> **Task directions**: Rewrite the part that opens with the line containing "Nyt Netflixissä: 180 miljoonan" and closes with the line containing "Información sobre la tienda", putting "Novedades" in place of "Boletín" and changing nothing else. Leave the pictures out of your answer.

> **Data for this exercise**:
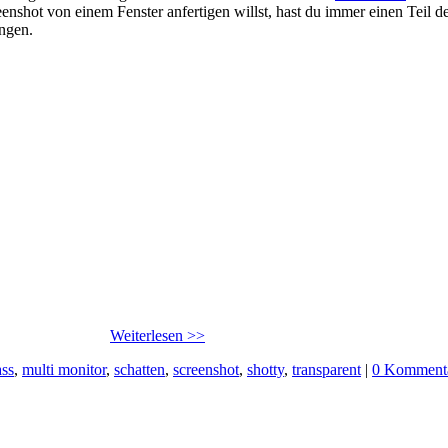
creenshot von einem Fenster anfertigen willst, hast du immer einen Tei
angen.
ass
,
multi monitor
,
schatten
,
screenshot
,
shotty
,
transparent
|
0 Komment
echende SFX Archive erstellen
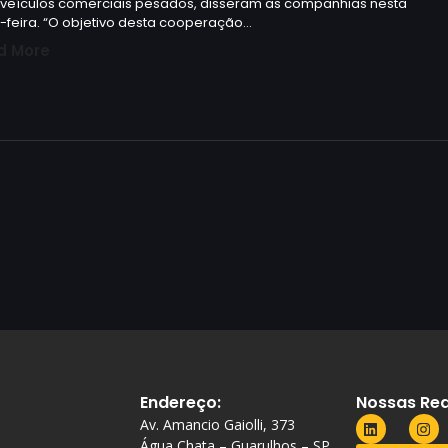
 veículos comerciais pesados, disseram as companhias nesta
-feira. “O objetivo desta cooperação…
d More
Endereço:
Nossas Red
Av. Amancio Gaiolli, 373
Água Chata – Guarulhos – SP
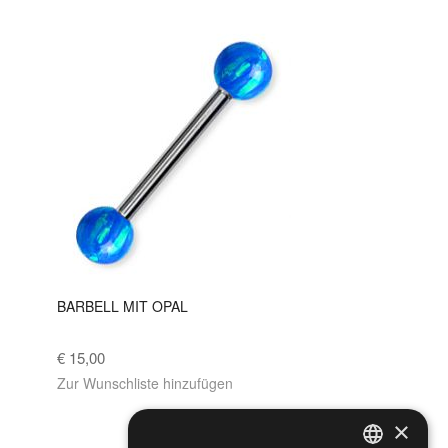
BARBELL MIT OPAL
€ 15,00
Zur Wunschliste hinzufügen
×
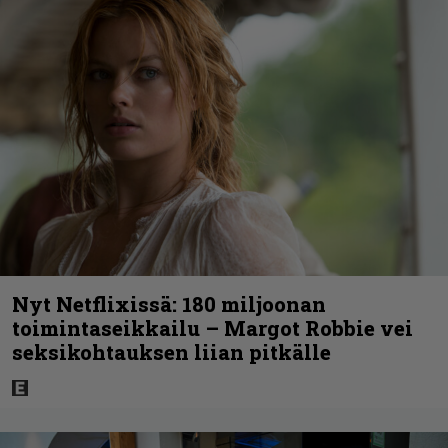
Nyt Netflixissä: 180 miljoonan
toimintaseikkailu – Margot Robbie vei
seksikohtauksen liian pitkälle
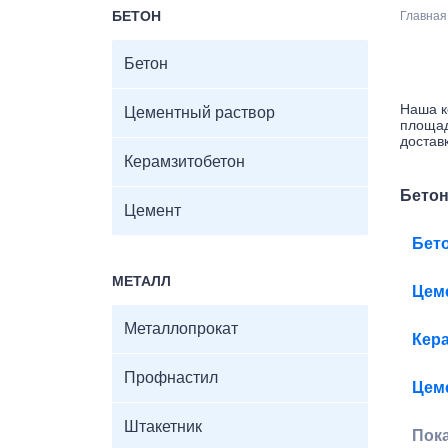
БЕТОН
Главная
Бетон
Наша к
Цементный раствор
площад
достав
Керамзитобетон
Бето
Цемент
Бет
МЕТАЛЛ
Цем
Металлопрокат
Кер
Профнастил
Цем
Штакетник
Пок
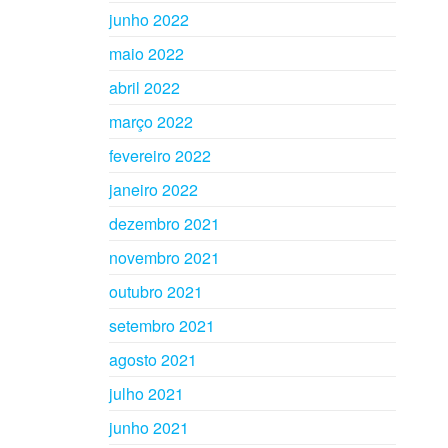
junho 2022
maio 2022
abril 2022
março 2022
fevereiro 2022
janeiro 2022
dezembro 2021
novembro 2021
outubro 2021
setembro 2021
agosto 2021
julho 2021
junho 2021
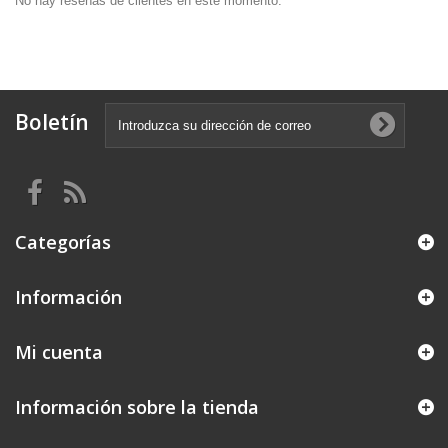
No hay reseñas de clientes en este momento.
Boletín
Categorías
Información
Mi cuenta
Información sobre la tienda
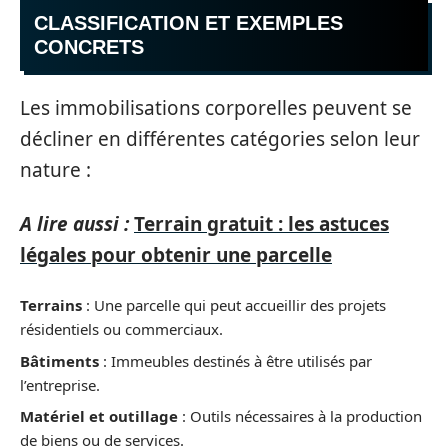
CLASSIFICATION ET EXEMPLES
CONCRETS
Les immobilisations corporelles peuvent se
décliner en différentes catégories selon leur
nature :
A lire aussi :
Terrain gratuit : les astuces
légales pour obtenir une parcelle
Terrains
: Une parcelle qui peut accueillir des projets
résidentiels ou commerciaux.
Bâtiments
: Immeubles destinés à être utilisés par
l’entreprise.
Matériel et outillage
: Outils nécessaires à la production
de biens ou de services.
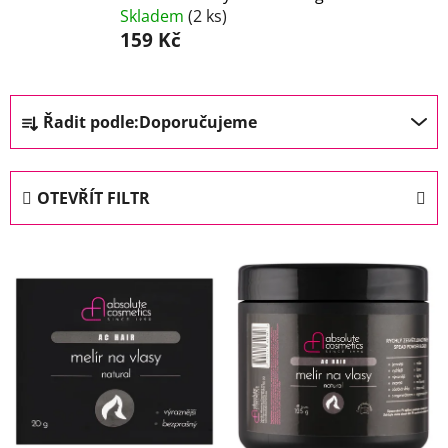
Skladem
(2 ks)
159 Kč
Ř
Řadit podle:
Doporučujeme
a
z
e
OTEVŘÍT FILTR
n
í
V
p
ý
r
p
o
i
d
s
u
p
k
r
t
o
ů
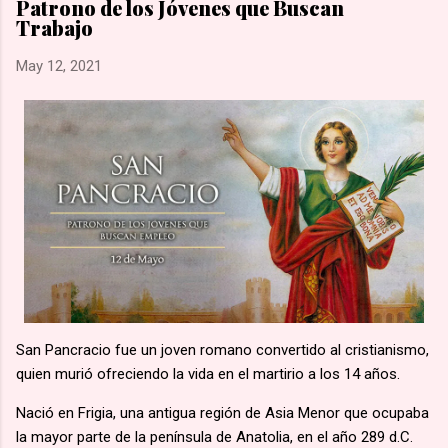
Patrono de los Jóvenes que Buscan
una marcha hacia la aldea de Namugongo, a unos 60 kms de
Trabajo
su hogar. 🙏🏽 Según la costumbre, se ejecutaba a un
prisionero en cada cruce de camino, él fue el primero en caer
May 12, 2021
por el mal estado en que se encontraba. 🙏🏽 Murió en
Lubawo, fue alanceado y decapitado y sus restos dejados al
borde del camino....
San Pancracio fue un joven romano convertido al cristianismo,
quien murió ofreciendo la vida en el martirio a los 14 años.
Nació en Frigia, una antigua región de Asia Menor que ocupaba
la mayor parte de la península de Anatolia, en el año 289 d.C.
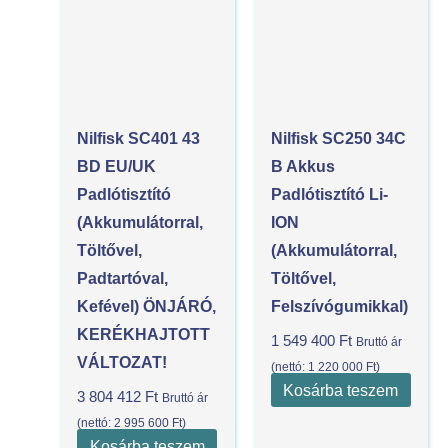
Nilfisk SC401 43
Nilfisk SC250 34C
BD EU/UK
B Akkus
Padlótisztító
Padlótisztító Li-
(akkumulátorral,
ION
Töltővel,
(akkumulátorral,
Padtartóval,
Töltővel,
Kefével) ÖNJÁRÓ,
Felszívógumikkal)
KERÉKHAJTOTT
1 549 400
Ft
Bruttó ár
VÁLTOZAT!
(nettó:
1 220 000
Ft
)
Kosárba teszem
3 804 412
Ft
Bruttó ár
(nettó:
2 995 600
Ft
)
Kosárba teszem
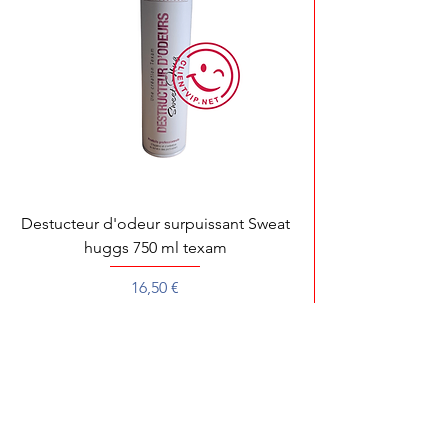
Destucteur d'odeur surpuissant Sweat
huggs 750 ml texam
Prix
16,50 €
Pour toute démonstration, dépannage ou 
Pour une recherche rapide de votre produit préféré, écrivez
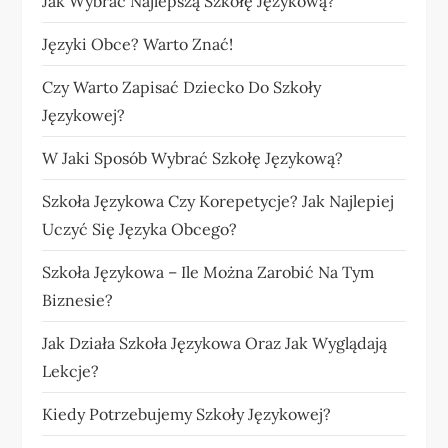
Jak Wybrać Najlepszą Szkołę Językową?
Języki Obce? Warto Znać!
Czy Warto Zapisać Dziecko Do Szkoły
Językowej?
W Jaki Sposób Wybrać Szkołę Językową?
Szkoła Językowa Czy Korepetycje? Jak Najlepiej
Uczyć Się Języka Obcego?
Szkoła Językowa – Ile Można Zarobić Na Tym
Biznesie?
Jak Działa Szkoła Językowa Oraz Jak Wyglądają
Lekcje?
Kiedy Potrzebujemy Szkoły Językowej?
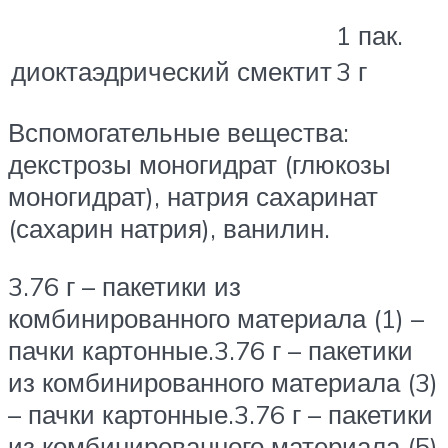
1 пак.
диоктаэдрический смектит
3 г
Вспомогательные вещества:
декстрозы моногидрат (глюкозы
моногидрат), натрия сахаринат
(сахарин натрия), ванилин.
3.76 г – пакетики из
комбинированного материала (1) –
пачки картонные.3.76 г – пакетики
из комбинированного материала (3)
– пачки картонные.3.76 г – пакетики
из комбинированного материала (5)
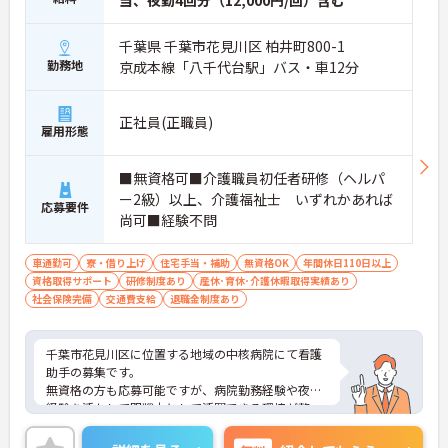
当、夜勤4回分（12,000円/回）含む
千葉県 千葉市花見川区 柏井町800-1
勤務地
京成本線「八千代台駅」バス・車12分
正社員(正職員)
雇用形態
■無資格可■介護職員初任者研修（ヘルパ
ー2級）以上、介護福祉士 いずれかあれば
応募要件
尚可■経験不問
車通勤可
寮・借り上げ
住宅手当・補助
無資格OK
年間休日110日以上
資格取得サポート
研修制度あり
産休･育休･介護休暇取得実績あり
社会保険完備
交通費支給
退職金制度あり
千葉市花見川区に位置する地域の中核病院にて看護
助手の募集です。
無資格の方も応募可能ですが、病院勤務経験や夜勤
経験を活かして即戦力として活躍できる環境が整っ
ています。また、資格取得支援制度が充実してお
り、初任者研修から介護福祉士までキャリアアップ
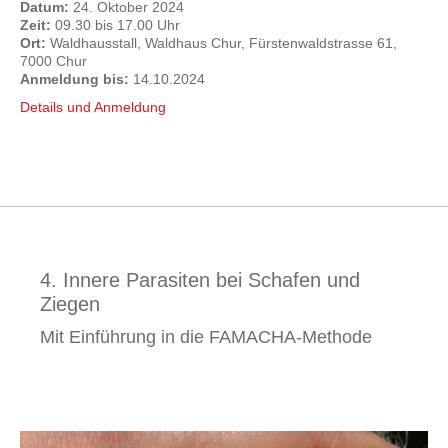
Datum:
24. Oktober 2024
Zeit:
09.30 bis 17.00 Uhr
Ort:
Waldhausstall, Waldhaus Chur, Fürstenwaldstrasse 61,
7000 Chur
Anmeldung bis:
14.10.2024
Details und Anmeldung
4. Innere Parasiten bei Schafen und
Ziegen
Mit Einführung in die FAMACHA-Methode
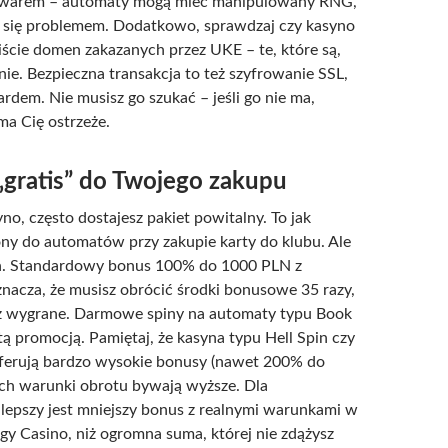
owarem – automaty mogą mieć manipulowany RNG,
ą się problemem. Dodatkowo, sprawdzaj czy kasyno
liście domen zakazanych przez UKE – te, które są,
lnie. Bezpieczna transakcja to też szyfrowanie SSL,
ardem. Nie musisz go szukać – jeśli go nie ma,
ma Cię ostrzeże.
„gratis” do Twojego zakupu
no, często dostajesz pakiet powitalny. To jak
ny do automatów przy zakupie karty do klubu. Ale
in. Standardowy bonus 100% do 1000 PLN z
acza, że musisz obrócić środki bonusowe 35 razy,
z wygrane. Darmowe spiny na automaty typu Book
tą promocją. Pamiętaj, że kasyna typu Hell Spin czy
oferują bardzo wysokie bonusy (nawet 200% do
ich warunki obrotu bywają wyższe. Dla
lepszy jest mniejszy bonus z realnymi warunkami w
rgy Casino, niż ogromna suma, której nie zdążysz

> **Reply**:
Nyt Netflixissä: 180 miljoonan
toimintaseikkailu – Margot Robbie vei
seksikohtauksen liian pitkälle
БЕТОН
Главная
Бетон
Наша к
Цементный раствор
площад
достав
Керамзитобетон
Бето
Цемент
Бет
МЕТАЛЛ
Цем
Металлопрокат
Кер
Профнастил
Цем
Штакетник
Пок
junho 2022
maio 2022
abril 2022
março 2022
fevereiro 2022
janeiro 2022
dezembro 2021
novembro 2021
outubro 2021
setembro 2021
agosto 2021
julho 2021
junho 2021
No hay reseñas de clientes en este momento.
Novedades
Categorías
Información
Mi cuenta
Información sobre la tienda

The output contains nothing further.